═════ DATA TO EXAMINE

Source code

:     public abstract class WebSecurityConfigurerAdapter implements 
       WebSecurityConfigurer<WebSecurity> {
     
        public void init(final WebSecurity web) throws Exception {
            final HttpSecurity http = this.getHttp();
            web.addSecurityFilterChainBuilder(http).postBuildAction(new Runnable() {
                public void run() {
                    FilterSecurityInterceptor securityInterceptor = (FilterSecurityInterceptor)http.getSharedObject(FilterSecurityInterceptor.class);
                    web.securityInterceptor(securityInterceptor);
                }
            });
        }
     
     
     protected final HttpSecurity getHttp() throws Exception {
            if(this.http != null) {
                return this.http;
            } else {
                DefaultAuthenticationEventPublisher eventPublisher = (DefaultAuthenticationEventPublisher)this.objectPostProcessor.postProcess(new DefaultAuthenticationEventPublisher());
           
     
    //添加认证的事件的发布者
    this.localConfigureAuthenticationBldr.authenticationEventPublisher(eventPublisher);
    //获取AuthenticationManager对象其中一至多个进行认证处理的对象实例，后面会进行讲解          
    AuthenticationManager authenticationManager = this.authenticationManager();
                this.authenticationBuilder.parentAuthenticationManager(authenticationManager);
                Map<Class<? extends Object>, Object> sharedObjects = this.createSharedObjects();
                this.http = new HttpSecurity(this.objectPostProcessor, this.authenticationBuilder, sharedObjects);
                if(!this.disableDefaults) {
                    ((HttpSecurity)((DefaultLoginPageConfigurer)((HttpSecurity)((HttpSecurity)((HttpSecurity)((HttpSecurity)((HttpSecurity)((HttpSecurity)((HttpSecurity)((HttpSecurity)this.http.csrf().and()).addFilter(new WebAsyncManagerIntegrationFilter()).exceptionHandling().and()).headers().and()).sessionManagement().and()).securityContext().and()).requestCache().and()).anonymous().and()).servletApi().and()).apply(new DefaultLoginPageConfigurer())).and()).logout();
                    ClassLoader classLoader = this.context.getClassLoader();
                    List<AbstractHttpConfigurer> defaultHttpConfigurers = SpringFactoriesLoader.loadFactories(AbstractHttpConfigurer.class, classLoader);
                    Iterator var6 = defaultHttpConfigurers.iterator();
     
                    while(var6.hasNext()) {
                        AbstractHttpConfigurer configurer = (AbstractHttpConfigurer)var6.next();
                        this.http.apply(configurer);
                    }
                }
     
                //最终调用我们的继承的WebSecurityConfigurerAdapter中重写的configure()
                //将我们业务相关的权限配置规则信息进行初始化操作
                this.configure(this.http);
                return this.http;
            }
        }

══════════

> **TASK STATEMENT**:
From the first line of the data through the line with "authenticationManager = this.authenticationManager();", quote each line exactly and add nothing else.

> **ANSWER BOX**:
Source code

:     public abstract class WebSecurityConfigurerAdapter implements 
       WebSecurityConfigurer<WebSecurity> {
     
        public void init(final WebSecurity web) throws Exception {
            final HttpSecurity http = this.getHttp();
            web.addSecurityFilterChainBuilder(http).postBuildAction(new Runnable() {
                public void run() {
                    FilterSecurityInterceptor securityInterceptor = (FilterSecurityInterceptor)http.getSharedObject(FilterSecurityInterceptor.class);
                    web.securityInterceptor(securityInterceptor);
                }
            });
        }
     
     
     protected final HttpSecurity getHttp() throws Exception {
            if(this.http != null) {
                return this.http;
            } else {
                DefaultAuthenticationEventPublisher eventPublisher = (DefaultAuthenticationEventPublisher)this.objectPostProcessor.postProcess(new DefaultAuthenticationEventPublisher());
           
     
    //添加认证的事件的发布者
    this.localConfigureAuthenticationBldr.authenticationEventPublisher(eventPublisher);
    //获取AuthenticationManager对象其中一至多个进行认证处理的对象实例，后面会进行讲解          
    AuthenticationManager authenticationManager = this.authenticationManager();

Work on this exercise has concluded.